Is there anyone who, in their childhood, wasn't told not to stare by an embarrassed parent? It's the kind of telling-off that still resonates deep into adulthood. Maybe it's the ubiquity of this minor, everyday repression that accounts for the popularity of portrait galleries and portrait photography. And perhaps this is one of the reasons I like Rineke Dijkstra's photographic portraits so much. She doesn't mind you staring.
The portrait is an art of surface predicated on a paradox - that the rendering of someone's features will somehow ultimately reveal more than just their outward appearance. It reminds me of the twist at the core of Tarkovsky's film Solaris, (one of the greatest films about identity and representation) where the sceptical psychologist is finally forced to conclude, despite his rationalism, that 'we need secrets to preserve simple human truths'. But how can the secretive preserve the truthful? It's a question that Dijkstra, in her portraits, attempts to answer, albeit enigmatically and allusively. A withholding of information and obsession with surface makes her portraits feel recognisably human. They're so riddled with secrets they practically breathe.
Perhaps it's to do with the scale of the images, which are large and impossible to overlook, and her palette, which is almost as subtle and perfect as her 17th- and 18th-century precursors. If the Dutch and Flemish portrait painters looked at the world with eyes that anticipated photography, it could be said that Dijkstra continues the cycle by looking at photography through the lens of historical painting. In her beach series, taken between 1992 and 1996 in Poland, the Ukraine, Belgium, Croatia, England and North America, she positions teenagers in the middle of the composition in the most classically formulaic, symmetrical way possible. But although ostensibly a simple, repetitive format, it emphasises difference, not uniformity. The more you look, the more the metaphors pile up.
Adolescence, that terrible transitional time, is emphasised by the isolation, the semi-nudity, by the literally shifting ground these young people stand on, between the earth, the sea and the sky. What could so easily be overlooked - the slight clenching of a young girl's fist, an awkward hip bone, oily pores, a tiny scar, a strand of hair - is blown up and dignified, but never exaggerated. Cultural differences are subsumed by the tiny, unavoidable signifiers of individual experience - it is impossible to tell where any of these beaches are, or where any of these kids come from.
Dijkstra's portraits of three young mothers (Julia, Saskia and Tecla, all 1994) holding their new born babies to their chests with absolute, exhausted tenderness, exemplifies the restraint and deceptive simplicity of her approach towards representing people whose lives have been touched by commonplace but monumental change.

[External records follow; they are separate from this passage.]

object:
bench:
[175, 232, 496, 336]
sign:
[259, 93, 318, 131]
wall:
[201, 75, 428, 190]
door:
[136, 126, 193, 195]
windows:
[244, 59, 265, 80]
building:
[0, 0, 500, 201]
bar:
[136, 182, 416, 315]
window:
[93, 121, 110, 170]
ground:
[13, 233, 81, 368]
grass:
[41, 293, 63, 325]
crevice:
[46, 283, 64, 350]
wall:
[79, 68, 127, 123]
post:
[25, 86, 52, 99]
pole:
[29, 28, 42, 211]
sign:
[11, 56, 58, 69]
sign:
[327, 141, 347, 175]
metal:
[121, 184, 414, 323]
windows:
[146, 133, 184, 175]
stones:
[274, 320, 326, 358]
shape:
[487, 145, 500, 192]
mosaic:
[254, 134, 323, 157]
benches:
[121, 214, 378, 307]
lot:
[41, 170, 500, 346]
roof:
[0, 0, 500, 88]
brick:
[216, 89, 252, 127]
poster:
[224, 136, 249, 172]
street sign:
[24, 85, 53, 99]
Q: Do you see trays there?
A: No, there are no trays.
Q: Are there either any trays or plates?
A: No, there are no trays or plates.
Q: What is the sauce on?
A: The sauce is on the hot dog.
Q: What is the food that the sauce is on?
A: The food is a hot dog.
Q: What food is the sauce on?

Replace the sand with a floor and the sky with a hospital wall and the only thing that separates these images from the beach series is the nature of the transition that these people are experiencing. Our culture's puritanical fear of the body, so beautifully reflected for hundreds of years in scores of paintings of bloodless, saintly motherhood, is countered in these truthful, unflinching images. One mother stands in her underwear, her sanitary pad bulgingly visible. The other two women stand naked, swollen, scarred and bloody. They all, as well they might, look faintly triumphant.

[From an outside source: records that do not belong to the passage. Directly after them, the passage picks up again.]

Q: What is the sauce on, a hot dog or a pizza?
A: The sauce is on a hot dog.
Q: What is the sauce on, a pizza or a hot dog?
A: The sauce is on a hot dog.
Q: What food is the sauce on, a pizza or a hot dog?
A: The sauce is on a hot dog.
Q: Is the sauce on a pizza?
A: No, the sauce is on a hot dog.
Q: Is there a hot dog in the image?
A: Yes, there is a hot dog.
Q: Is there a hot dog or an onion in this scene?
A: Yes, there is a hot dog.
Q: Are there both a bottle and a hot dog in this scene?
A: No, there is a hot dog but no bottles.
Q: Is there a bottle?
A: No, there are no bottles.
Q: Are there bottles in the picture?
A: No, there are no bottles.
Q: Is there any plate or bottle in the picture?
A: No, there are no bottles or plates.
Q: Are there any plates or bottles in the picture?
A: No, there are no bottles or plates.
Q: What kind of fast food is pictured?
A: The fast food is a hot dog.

I can't remember a show where the audience stood for so long in front of a series of images of ordinary people. The same can be said of Dijkstra's video in which she isolated teenagers against a white background in two night-clubs (The Buzz Club in Liverpool, England and Mystery World in Zaandam, Netherlands) and videoed them dancing, mainly alone, to the camera. Each of them, of course, responded differently to the absence of those clubbing staples, dim lights and crowds - they danced self-consciously and smoked defiantly. Some flirted with the camera, others looked almost annoyed. Most of them, despite trying very hard not to be, looked very young, rather forlorn, sweet even. The audience watched, riveted. The film was long and repetitive, but mysteriously and compulsively viewable. At moments it was hilarious, but never in a cruel or ironic way. It was touching and hilarious because people, especially in clubs, where their posturing and vanity and shyness and lack of confidence are exaggerrated, often look silly. A lot of people laughed.
Dijkstra works hard to make photographs and videos that look effortless. At first it seems she has a real talent for finding interesting people, but then, given this much attention, anyone could look fascinating. Her concentration, however, is never sentimental, effusive or patronising, and it's this quality that makes her such a deeply compassionate artist. She validates and exalts people's natural curiosity about each other, stripping away layers of artifice until all that is left is the artifice of photography itself.